Кремлевская жена
Шрифт:
Когда слезы сошли, я подняла голову, утерла глаза и посмотрела на Сашу, безмятежно спавшего на моей кровати. Потом высморкала нос, разбухший от слез, и открыла окно, чтобы проветрить комнату. Стоя у открытого окна, я взяла с тумбочки недопитый Сашей стакан с коньяком – в нем было еще граммов сто пятьдесят – и залпом выпила. Горячее тепло покатило по груди, к желудку. А Саша, мой лекарь, мой ангел, все спит! Глупый мальчик!.. Черт возьми, если им – генералам, майорам и всем прочим – можно все, то почему мне нельзя хоть что-то?
Все еще стоя на коленях перед кроватью, я медленно погладила Сашу по лицу, по гладким, еще не знавшим бритвы щекам.
Но он не просыпался. Он спал, приоткрыв губы, как невинный ребенок, и тихое дыхание исходило из его уст. В мигающем свете уличного фонаря я медленно нагнулась над его губами, собираясь поцеловать тихо и нежно, почти по-матерински.
И в эту секунду он захрапел. И вместе с этим храпом из его горла вырвался и шибанул мне в лицо резкий запах алкогольного перегара.
Я в бешенстве вскочила на ноги, схватила пустую коньячную бутылку и со всей силы хряпнула ее о стену. Но даже от этого звона Саша не проснулся. И вообще никто не прореагировал на звон разбитой бутылки – даже сосед.
Только этот сучий фонарь продолжал мигать за открытым окном мертвенно-белым светом, да дождь сек мокрый и черный асфальт спортивной школьной площадки.
Я оглядела пол – осколки бутылки, опрокинутый торшер… Я закрыла окно, опустила нижний шпингалет, прошла к двери и заперла ее на ключ. Потом подняла торшер, сняла со стены картину Айвазовского и, пользуясь ею, как лопатой, смела все бутылочные осколки и окурки в угол…
А Саша продолжал спать. А кровать в номере всего одна…
«В гробу я вас видала!» – сказала я про себя, подошла к кровати, завернула на Сашу покрывало и повернула его к стене. При этом он гулко ткнулся о стену головой, но и тут не проснулся, а лежал, как куль. «Паскуда Гольдин, – подумала я, – напоил мальчишку, много ли пацану надо! Правда, сейчас парни его возраста и даже куда младше не только пьют в подъездах, как заправские алкаши, но и девчонок насилуют напропалую – статистика по стране ужасная, только в одной Полтаве в этом году – 29 случаев групповых изнасилований несовершеннолетними. Но этот мальчик совсем иных манер, конечно…»
Вздохнув, я разделась и внимательно оглядела себя.
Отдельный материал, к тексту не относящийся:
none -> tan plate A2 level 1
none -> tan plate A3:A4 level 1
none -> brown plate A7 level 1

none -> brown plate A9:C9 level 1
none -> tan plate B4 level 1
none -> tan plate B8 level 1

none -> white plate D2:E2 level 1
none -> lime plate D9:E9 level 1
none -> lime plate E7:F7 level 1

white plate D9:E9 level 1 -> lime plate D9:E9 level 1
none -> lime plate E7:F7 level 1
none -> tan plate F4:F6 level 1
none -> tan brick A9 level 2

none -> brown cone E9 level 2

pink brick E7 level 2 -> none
Черт возьми, везде синяки: на плече, на животе, на бедрах. Убила бы этих десантников!
Наконец я легла в кровать, под одеяло, а пистолет сунула под матрац. Кровать была узка для двоих, но Саша лежал на боку, так что я помещалась. И все же это соседство с ним, пусть даже спящим и пьяным, не давало мне уснуть, я лежала с открытыми глазами и смотрела в потолок. Да, в этой гостинице, построенной пленными немцами, такие стены, что можно и прирезать человека, и никто не услышит, если не станет специально подслушивать под дверью…
На потолке то вспыхивали, то гасли сполохи уличного фонаря.
Я выпростала из-под одеяла правую руку, дотянулась ею до шнура оконной шторы и…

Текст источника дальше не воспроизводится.